The study was undertaken by a newly formed network of scholars dubbed “Youth and Participatory Politics funded by the MacArthur Foundation and the Center for Information and Research on Civic Learning.

“It’s hard to imagine a more pressing issue than the next generations’ involvement in our democracy,” said Connie M. Yowell, director of education programs for the MacArthur Foundation in the U.S. “Social media has clearly altered the nature of participation with implications for the economy, learning, and as we are now witnessing almost daily – civil society – both in the United States and globally,”

“We found that being part of online participatory communities tied to youth interests, political or not, exposes youth to a greater degree of diverse viewpoints and issues and is related to higher levels of civic engagement,” Mills College education professor and study author Joe Kahne was quoted as saying. “Both of these outcomes are good for democracy.”

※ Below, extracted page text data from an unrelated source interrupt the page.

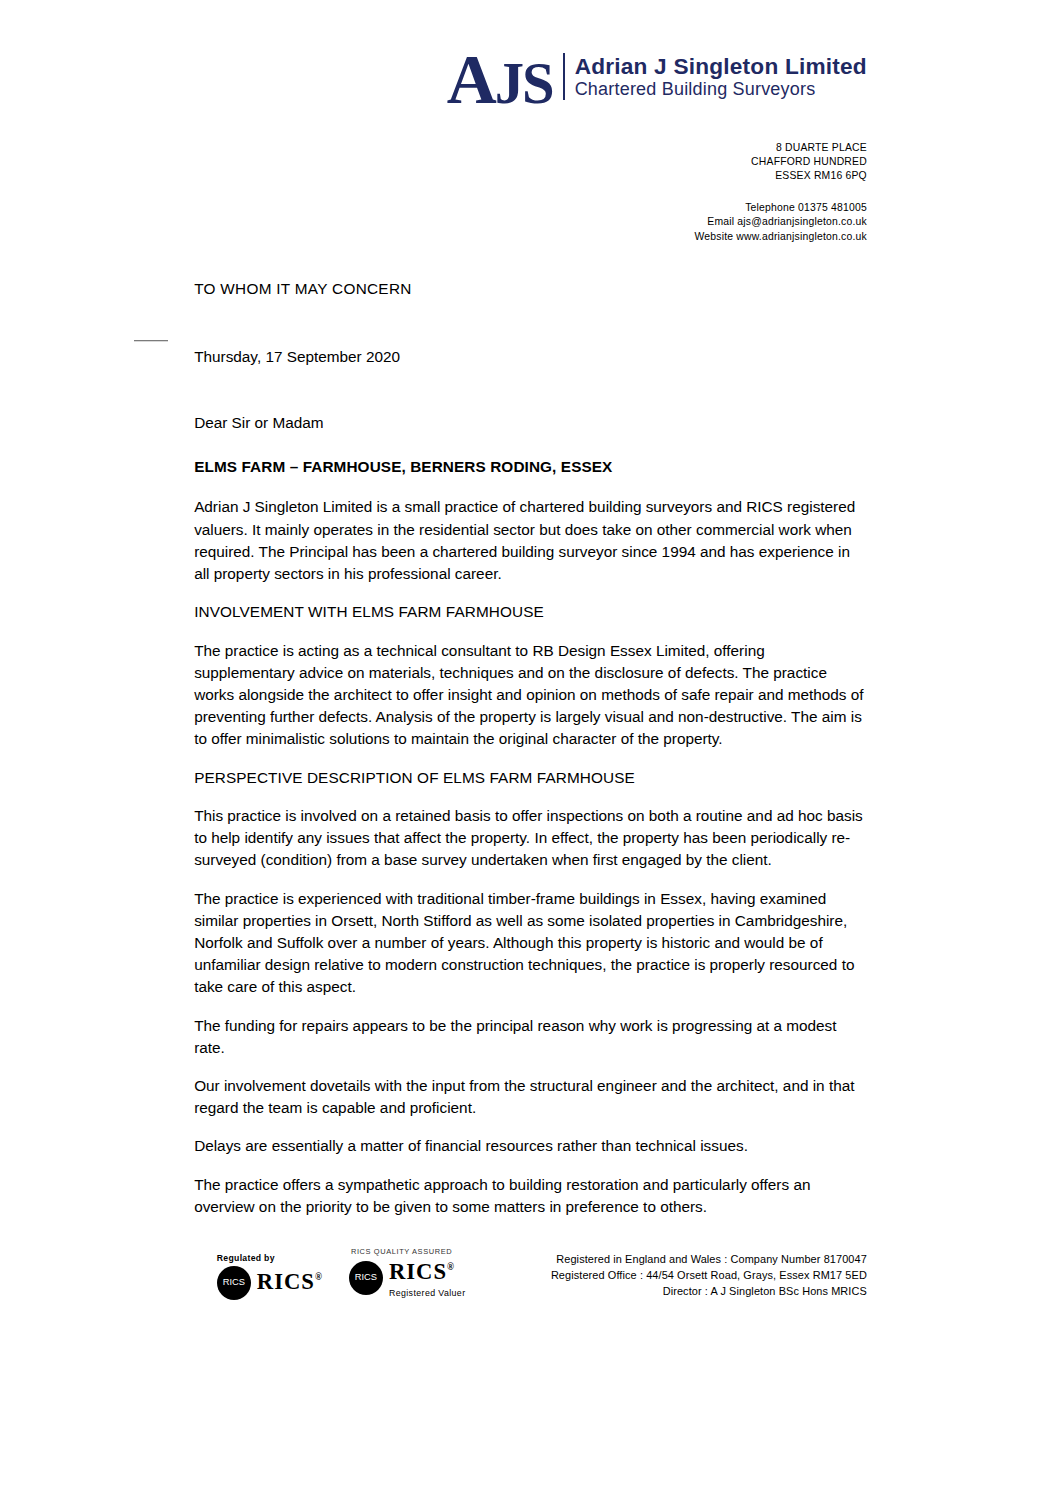AJS
Adrian J Singleton Limited
Chartered Building Surveyors
8 DUARTE PLACE
CHAFFORD HUNDRED
ESSEX RM16 6PQ
Telephone 01375 481005
Email ajs@adrianjsingleton.co.uk
Website www.adrianjsingleton.co.uk
TO WHOM IT MAY CONCERN
Thursday, 17 September 2020
Dear Sir or Madam
ELMS FARM – FARMHOUSE, BERNERS RODING, ESSEX
Adrian J Singleton Limited is a small practice of chartered building surveyors and RICS registered valuers. It mainly operates in the residential sector but does take on other commercial work when required. The Principal has been a chartered building surveyor since 1994 and has experience in all property sectors in his professional career.
INVOLVEMENT WITH ELMS FARM FARMHOUSE
The practice is acting as a technical consultant to RB Design Essex Limited, offering supplementary advice on materials, techniques and on the disclosure of defects. The practice works alongside the architect to offer insight and opinion on methods of safe repair and methods of preventing further defects. Analysis of the property is largely visual and non-destructive. The aim is to offer minimalistic solutions to maintain the original character of the property.
PERSPECTIVE DESCRIPTION OF ELMS FARM FARMHOUSE
This practice is involved on a retained basis to offer inspections on both a routine and ad hoc basis to help identify any issues that affect the property. In effect, the property has been periodically re-surveyed (condition) from a base survey undertaken when first engaged by the client.
The practice is experienced with traditional timber-frame buildings in Essex, having examined similar properties in Orsett, North Stifford as well as some isolated properties in Cambridgeshire, Norfolk and Suffolk over a number of years. Although this property is historic and would be of unfamiliar design relative to modern construction techniques, the practice is properly resourced to take care of this aspect.
The funding for repairs appears to be the principal reason why work is progressing at a modest rate.
Our involvement dovetails with the input from the structural engineer and the architect, and in that regard the team is capable and proficient.
Delays are essentially a matter of financial resources rather than technical issues.
The practice offers a sympathetic approach to building restoration and particularly offers an overview on the priority to be given to some matters in preference to others.
Regulated by
RICS
RICS®
RICS QUALITY ASSURED
RICS
RICS®
Registered Valuer
Registered in England and Wales : Company Number 8170047
Registered Office : 44/54 Orsett Road, Grays, Essex RM17 5ED
Director : A J Singleton BSc Hons MRICS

Among its key findings, researchers found that for many young people:

  • Being active on the Internet leads to engagement with civic and political issues;
  • It was rare for young people to be exposed only to political perspectives they agree with online, though many are not exposed to political perspectives at all;
  • Teaching new media literacy, such as credibility assessment, is essential for 21st century citizenship.

Contrary to popular assumptions, researchers found that “youth engagement in interest-driven online communities was associated with increased volunteer and charity work and in increased work with others on community issues.”

Similarly, it was found that “individuals tend either to see many differing perspectives or none.” Only 5% reported being exposed only to political views they agreed with. Thirty-four percent said they didn’t encounter any perspectives at all.

“This study reveals how participatory political practices among youth are upending our uninformed assumptions,” said David Theo Goldberg, director of the system-wide University of California Humanities Research Institute and co-director of the Digital Media and Learning Research Hub at UC Irvine.

Pointedly timely in that its release occurs in the wake of popular uprisings in North Africa and the Middle East, “Research demonstrates that many youth are disengaged from traditional forms of civic and political life but are very engaged with new media,” Mills College’s Kahne said.